🤖 AI Summary
This work proposes a novel reasoning paradigm that overcomes the inefficiency and high computational cost of large language models (LLMs) caused by generating excessively verbose intermediate steps. Departing from conventional “reasoning from scratch” approaches, the method introduces a retrievable repository of reasoning skills for the first time. Effective reasoning paths discovered through trial-and-error exploration are distilled into a skill library, which the model dynamically queries during inference to guide its reasoning process, thereby avoiding redundant derivations. Evaluated on code generation and mathematical reasoning tasks, this approach significantly reduces token consumption while simultaneously improving accuracy and overall performance, demonstrating both computational efficiency and practical value for real-world deployment.
📝 Abstract
Reasoning LLMs often spend substantial tokens on long intermediate reasoning traces (e.g., chain-of-thought) when solving new problems.
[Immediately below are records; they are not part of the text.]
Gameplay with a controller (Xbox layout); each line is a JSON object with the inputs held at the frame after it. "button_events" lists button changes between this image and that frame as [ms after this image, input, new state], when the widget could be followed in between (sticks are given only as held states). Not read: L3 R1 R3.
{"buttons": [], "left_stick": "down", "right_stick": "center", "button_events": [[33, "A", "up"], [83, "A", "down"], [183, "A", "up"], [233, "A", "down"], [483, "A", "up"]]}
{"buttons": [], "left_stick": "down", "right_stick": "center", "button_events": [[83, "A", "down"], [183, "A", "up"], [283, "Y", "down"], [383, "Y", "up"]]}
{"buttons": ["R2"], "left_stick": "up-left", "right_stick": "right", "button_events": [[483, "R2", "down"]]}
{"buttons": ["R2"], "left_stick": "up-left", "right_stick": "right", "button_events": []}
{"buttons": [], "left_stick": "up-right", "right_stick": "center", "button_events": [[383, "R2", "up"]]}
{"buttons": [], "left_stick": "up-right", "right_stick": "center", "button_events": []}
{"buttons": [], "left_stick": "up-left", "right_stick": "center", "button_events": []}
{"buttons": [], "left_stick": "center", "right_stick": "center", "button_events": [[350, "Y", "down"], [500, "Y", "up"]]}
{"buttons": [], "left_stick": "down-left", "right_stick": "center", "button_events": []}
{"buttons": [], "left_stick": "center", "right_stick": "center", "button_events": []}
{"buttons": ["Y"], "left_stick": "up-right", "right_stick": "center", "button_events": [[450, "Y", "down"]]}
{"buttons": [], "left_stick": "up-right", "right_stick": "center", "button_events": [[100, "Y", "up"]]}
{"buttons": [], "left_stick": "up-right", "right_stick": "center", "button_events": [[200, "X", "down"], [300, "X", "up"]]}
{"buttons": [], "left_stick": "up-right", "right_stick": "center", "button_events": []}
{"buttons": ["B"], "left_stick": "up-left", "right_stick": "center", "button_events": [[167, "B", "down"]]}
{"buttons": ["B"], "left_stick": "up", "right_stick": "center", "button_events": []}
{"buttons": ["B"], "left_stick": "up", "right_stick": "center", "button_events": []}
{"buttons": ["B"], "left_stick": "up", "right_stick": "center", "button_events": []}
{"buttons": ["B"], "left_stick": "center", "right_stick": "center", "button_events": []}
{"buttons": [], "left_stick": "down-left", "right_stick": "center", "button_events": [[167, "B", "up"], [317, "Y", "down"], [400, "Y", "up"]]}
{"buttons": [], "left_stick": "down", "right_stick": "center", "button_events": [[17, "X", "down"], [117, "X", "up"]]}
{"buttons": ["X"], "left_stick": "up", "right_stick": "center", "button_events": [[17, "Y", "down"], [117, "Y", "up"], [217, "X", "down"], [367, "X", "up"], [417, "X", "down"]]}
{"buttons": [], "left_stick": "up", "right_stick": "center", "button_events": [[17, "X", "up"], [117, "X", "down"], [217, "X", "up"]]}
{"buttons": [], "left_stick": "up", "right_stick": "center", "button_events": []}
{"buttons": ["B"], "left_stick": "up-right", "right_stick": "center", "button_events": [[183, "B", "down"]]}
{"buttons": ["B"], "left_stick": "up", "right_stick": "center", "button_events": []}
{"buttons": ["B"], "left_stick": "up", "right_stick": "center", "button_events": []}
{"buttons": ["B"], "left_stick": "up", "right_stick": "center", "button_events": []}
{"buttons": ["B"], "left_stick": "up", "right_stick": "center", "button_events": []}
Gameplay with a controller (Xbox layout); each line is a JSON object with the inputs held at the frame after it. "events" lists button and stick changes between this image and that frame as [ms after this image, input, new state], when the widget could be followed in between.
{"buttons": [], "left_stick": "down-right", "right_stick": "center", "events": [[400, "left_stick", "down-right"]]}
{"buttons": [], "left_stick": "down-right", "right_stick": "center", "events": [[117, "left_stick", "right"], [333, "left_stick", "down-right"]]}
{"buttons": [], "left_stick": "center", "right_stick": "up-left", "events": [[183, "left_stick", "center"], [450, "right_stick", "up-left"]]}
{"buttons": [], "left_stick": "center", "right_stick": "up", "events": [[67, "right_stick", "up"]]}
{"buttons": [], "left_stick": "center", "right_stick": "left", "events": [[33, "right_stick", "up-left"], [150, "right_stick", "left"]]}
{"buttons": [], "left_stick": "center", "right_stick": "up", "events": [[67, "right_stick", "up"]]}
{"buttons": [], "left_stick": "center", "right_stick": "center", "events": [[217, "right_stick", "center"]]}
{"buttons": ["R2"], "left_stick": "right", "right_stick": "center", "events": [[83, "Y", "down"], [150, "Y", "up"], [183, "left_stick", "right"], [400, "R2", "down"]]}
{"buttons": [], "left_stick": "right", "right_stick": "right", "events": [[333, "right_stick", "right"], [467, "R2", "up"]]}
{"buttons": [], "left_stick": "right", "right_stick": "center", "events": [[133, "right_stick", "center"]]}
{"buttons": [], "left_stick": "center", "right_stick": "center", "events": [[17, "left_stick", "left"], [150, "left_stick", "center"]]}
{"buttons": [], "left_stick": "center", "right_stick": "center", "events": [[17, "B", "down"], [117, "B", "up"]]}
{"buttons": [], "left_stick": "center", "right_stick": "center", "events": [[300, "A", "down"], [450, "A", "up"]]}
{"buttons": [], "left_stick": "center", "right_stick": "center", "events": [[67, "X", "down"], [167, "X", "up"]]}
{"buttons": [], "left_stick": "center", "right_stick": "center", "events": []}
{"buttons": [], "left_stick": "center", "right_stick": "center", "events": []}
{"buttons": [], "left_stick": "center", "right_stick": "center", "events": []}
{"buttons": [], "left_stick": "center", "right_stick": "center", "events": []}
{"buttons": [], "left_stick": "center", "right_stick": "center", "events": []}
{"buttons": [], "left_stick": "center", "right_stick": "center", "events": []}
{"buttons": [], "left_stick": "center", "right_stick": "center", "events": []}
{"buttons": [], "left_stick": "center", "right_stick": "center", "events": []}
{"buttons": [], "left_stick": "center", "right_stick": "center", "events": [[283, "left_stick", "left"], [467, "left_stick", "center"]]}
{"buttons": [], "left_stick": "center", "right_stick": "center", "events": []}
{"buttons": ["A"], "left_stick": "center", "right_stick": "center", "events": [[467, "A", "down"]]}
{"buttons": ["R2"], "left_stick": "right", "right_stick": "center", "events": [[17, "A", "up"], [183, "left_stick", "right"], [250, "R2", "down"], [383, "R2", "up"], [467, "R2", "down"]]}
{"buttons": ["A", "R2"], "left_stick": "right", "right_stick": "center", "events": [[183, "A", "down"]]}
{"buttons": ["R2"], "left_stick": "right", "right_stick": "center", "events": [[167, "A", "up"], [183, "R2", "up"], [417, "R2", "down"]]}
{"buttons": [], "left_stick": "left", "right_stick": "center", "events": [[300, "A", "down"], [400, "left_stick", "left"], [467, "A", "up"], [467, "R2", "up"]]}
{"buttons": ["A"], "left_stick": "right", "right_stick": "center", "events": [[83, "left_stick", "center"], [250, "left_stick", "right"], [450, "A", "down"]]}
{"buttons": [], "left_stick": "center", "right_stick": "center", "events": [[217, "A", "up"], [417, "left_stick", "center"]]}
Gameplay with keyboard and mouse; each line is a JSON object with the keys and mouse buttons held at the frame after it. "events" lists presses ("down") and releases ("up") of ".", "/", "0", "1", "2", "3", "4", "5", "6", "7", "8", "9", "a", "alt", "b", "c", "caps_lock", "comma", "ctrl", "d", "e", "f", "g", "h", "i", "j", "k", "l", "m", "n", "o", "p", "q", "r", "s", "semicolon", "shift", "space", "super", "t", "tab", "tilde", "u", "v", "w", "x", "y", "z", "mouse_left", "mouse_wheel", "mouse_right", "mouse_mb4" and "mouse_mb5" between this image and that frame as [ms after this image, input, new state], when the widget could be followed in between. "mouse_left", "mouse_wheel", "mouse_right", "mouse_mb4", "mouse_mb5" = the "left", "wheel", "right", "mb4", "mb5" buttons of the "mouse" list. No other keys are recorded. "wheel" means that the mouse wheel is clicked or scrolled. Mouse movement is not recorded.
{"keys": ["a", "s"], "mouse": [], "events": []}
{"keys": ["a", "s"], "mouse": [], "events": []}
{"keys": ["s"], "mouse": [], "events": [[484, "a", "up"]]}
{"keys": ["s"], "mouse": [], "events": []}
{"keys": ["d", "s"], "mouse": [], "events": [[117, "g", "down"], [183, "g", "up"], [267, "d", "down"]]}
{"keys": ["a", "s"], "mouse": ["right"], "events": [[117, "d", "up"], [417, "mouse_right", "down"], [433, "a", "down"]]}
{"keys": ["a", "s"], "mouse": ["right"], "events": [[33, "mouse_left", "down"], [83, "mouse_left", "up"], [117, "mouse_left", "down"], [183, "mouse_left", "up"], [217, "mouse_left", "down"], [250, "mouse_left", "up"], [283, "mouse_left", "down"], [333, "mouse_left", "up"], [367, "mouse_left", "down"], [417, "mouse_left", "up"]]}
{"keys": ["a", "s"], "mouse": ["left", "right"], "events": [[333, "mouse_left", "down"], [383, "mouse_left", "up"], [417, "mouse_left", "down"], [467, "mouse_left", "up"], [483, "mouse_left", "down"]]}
We propose to summarize and store reusable reasoning skills distilled from extensive deliberation and trial-and-error exploration, and to retrieve these skills at inference time to guide future reasoning. Unlike the prevailing \emph{reasoning from scratch} paradigm, our approach first recalls relevant skills for each query, helping the model avoid redundant detours and focus on effective solution paths. We evaluate our method on coding and mathematical reasoning tasks, and find that it significantly reduces reasoning tokens while improving overall performance. The resulting lower per-request cost indicates strong practical and economic potential for real-world deployment.